As for what it was like to be a short seller in such an environment, the hedge fund manager wrote, “It felt like scenes in old war movies where surviving airmen, back after being shellacked in a quick-cut dog fight, are sitting in a classroom having to stomach commanders with charts and pointers calmly plotting the next sortie.”

The mania subsided as the quarter came to an end, but even so, Wilkins admitted that “we were having to talk ourselves out of making too much out of conspiracy-like patterns,” noting that prominent social media figures Musk, Chamath Palihapitiya, and Gali — Youtuber Galileo Russell — all “liked GameStop.”

By that time, he noted that “the Goldman Sachs index of most-shorted stocks, though down from the highs, [had] gained 33 percent, a signal that we were still not out of the woods.”

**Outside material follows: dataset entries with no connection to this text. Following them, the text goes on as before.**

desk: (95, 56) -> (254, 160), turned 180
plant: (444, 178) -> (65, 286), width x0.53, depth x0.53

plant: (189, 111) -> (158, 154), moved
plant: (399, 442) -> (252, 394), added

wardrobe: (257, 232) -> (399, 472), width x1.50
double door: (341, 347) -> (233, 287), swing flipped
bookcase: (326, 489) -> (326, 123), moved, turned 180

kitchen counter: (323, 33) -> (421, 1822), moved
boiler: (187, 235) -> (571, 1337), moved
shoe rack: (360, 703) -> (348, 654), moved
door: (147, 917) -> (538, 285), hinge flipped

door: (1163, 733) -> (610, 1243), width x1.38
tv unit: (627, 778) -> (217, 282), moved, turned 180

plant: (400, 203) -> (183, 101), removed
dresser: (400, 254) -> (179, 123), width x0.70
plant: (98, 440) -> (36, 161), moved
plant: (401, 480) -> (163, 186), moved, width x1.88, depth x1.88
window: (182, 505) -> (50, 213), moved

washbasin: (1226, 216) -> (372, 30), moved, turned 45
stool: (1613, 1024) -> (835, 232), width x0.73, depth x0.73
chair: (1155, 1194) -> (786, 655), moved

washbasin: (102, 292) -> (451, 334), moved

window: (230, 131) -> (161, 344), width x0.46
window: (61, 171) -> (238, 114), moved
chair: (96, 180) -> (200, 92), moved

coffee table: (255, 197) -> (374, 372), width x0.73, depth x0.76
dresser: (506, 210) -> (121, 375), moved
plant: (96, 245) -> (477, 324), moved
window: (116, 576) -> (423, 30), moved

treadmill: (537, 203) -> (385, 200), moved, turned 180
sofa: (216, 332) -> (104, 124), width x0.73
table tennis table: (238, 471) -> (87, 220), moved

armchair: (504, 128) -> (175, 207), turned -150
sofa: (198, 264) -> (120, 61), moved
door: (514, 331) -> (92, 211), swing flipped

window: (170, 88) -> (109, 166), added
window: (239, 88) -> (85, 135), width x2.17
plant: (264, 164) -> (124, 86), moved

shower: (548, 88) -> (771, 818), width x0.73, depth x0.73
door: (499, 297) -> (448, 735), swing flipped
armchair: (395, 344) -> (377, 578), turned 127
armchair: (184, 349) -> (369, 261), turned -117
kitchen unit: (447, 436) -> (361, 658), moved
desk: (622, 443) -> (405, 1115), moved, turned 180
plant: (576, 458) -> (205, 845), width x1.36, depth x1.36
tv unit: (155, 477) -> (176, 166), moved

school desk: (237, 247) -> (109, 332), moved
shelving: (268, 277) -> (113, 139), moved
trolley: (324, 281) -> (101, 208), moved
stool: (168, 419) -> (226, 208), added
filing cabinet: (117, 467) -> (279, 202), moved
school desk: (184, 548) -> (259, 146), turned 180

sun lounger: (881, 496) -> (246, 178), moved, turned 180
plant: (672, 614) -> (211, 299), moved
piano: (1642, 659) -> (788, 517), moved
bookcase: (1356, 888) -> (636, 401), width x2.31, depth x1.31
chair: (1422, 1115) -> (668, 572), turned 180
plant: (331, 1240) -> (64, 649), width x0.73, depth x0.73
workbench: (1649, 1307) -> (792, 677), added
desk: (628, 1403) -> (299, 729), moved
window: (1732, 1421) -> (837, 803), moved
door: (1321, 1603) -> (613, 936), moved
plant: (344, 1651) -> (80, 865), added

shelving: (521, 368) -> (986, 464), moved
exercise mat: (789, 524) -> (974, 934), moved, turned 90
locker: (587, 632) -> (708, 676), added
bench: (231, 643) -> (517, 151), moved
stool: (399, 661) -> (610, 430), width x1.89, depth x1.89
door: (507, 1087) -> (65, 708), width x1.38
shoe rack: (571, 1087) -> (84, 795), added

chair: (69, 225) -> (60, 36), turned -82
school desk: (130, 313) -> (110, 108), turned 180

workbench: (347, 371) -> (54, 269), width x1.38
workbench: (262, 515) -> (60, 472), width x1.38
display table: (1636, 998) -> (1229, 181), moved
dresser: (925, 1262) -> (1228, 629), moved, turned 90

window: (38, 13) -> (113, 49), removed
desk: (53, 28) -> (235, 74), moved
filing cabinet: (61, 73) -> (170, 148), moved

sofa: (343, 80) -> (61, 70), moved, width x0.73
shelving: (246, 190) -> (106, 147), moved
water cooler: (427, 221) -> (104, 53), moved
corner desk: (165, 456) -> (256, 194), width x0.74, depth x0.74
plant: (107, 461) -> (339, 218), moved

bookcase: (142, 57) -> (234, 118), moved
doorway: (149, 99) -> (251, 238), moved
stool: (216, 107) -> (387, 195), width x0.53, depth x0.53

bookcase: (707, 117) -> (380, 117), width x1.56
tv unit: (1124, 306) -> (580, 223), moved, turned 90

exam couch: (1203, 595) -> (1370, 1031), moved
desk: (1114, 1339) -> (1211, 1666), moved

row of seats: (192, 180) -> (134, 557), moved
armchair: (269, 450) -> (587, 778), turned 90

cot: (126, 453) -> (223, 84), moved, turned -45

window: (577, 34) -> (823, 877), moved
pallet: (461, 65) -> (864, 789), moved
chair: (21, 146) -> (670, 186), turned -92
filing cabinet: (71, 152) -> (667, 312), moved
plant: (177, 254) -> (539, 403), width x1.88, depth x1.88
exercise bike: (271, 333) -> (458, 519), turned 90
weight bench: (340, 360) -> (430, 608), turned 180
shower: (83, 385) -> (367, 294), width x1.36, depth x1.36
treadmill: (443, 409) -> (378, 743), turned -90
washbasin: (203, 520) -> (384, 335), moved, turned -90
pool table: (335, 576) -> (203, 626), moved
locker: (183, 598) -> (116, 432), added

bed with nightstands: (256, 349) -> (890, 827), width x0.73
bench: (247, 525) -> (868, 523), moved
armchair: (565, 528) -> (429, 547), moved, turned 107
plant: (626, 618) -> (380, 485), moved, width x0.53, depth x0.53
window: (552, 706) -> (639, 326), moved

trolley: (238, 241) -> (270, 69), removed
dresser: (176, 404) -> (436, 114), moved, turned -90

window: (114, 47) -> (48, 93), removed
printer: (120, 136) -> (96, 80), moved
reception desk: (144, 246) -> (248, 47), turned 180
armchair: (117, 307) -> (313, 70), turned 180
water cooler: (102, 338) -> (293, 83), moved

While the bulk of Wilkins’ letter looked back in great detail, he noted that the rebalancing of the Russell 2000 at the end of June “is going to be a doozy.”

Wilkins is predicting a 30 percent turnover. “The rebalance is done by ranking U.S. stocks almost solely by market capitalization,” he explained, and “since last June’s rebalance, many penny stock silverfish have grown their market values substantially.”

“Greater fools will arrive in late June,” he warned, “wallets dangling from back pockets.”

Kingsford, which is closed to new investors, is one of the oldest short-biased hedge funds. It began the second quarter with $385 million under management, according to the letter. The vast bulk — $375 million — is in separately managed accounts.

The Kingsford Alpha Capture Master Fund, which is market neutral, runs $10 million.